Due to their relatively high strength, combined with their sufficient ductility, the non-hardenable alloys Al-Fe-Mn-Si are largely used in the automotive industry, cooling systems, civil engineering, etc. Al-foil can be produced either by starting from a conventional direct chill (DC) cast ingot which is then hot rolled to a strip of about 2–5 mm, or from continuous casting a 6–7-mm-thick sheet (twin roll casting or belt casting) and then cold rolling it to an intermediate (foil stock) gauge of about 0.4–1 mm. This is followed by annealing in the temperature range 350–400 °C. [1] Then, the material is cold rolled to final foil thickness. Afterwards, closed gap rolling must be used to achieve thinner foil gauges below 100 µm, which is performed in a dedicated foil mill.
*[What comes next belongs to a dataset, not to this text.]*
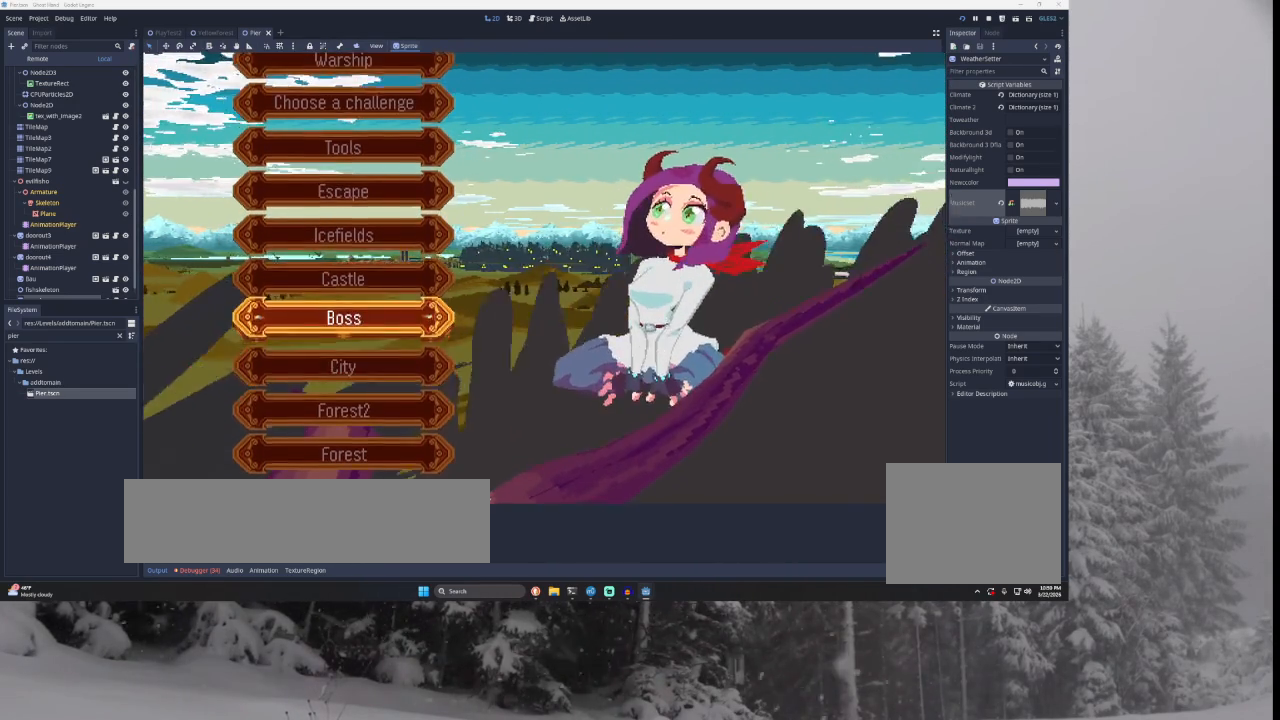
{"buttons": [], "left_stick": "center", "right_stick": "center", "events": [[33, "left_stick", "center"], [133, "left_stick", "down-left"], [233, "left_stick", "center"], [333, "left_stick", "down-left"], [400, "left_stick", "down"], [500, "left_stick", "center"]]}
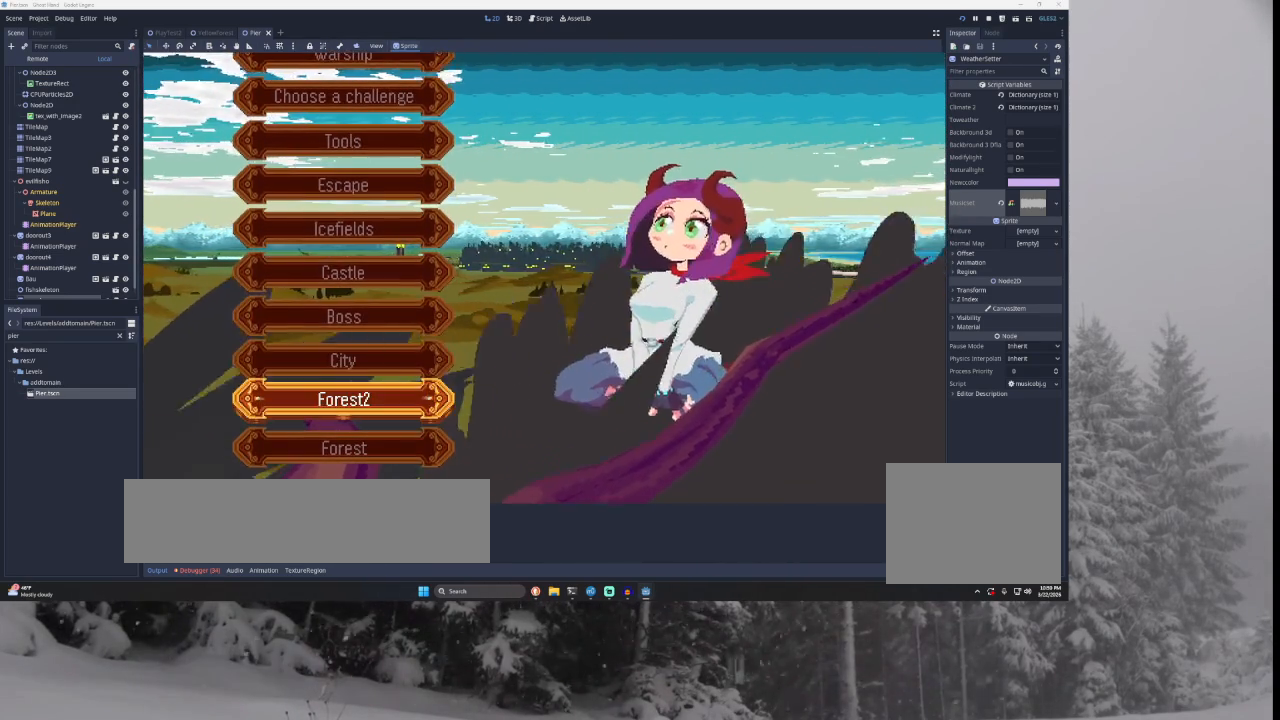
{"buttons": [], "left_stick": "center", "right_stick": "center", "events": [[100, "left_stick", "up"], [267, "left_stick", "center"]]}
Most Al-foil products will be used in the O-temper conditions (foil must be soft annealed). In addition to the recrystallization, the final gauge annealing is required to remove lubricant from the foil [2].

Thin aluminium sheets which exhibit good formability and sufficient rigidity are advisable for use in applications such as fin-stocks in heat exchangers. Thus, a fine grain size structure and a texture warranting low anisotropy must be achieved by alloy processing. The form in which alloying elements are present is an important factor influencing recrystallization and texture development, and in consequence alloy properties. Iron, manganese and silicon may be present in second-phase particles or dissolved in the matrix. Coarse intermetallic particles usually act as nucleation sites during recrystallization, giving a random or retained rolling texture. Fine particles inhibit grain growth by pinning grain boundaries. Thus, depending on dispersoid density and size, recrystallization can be accelerated or retarded. Alloying elements in a solid solution also affects structure and properties. Solid solution element content and dispersoid distribution can be changed by heat treatment [3,4,5].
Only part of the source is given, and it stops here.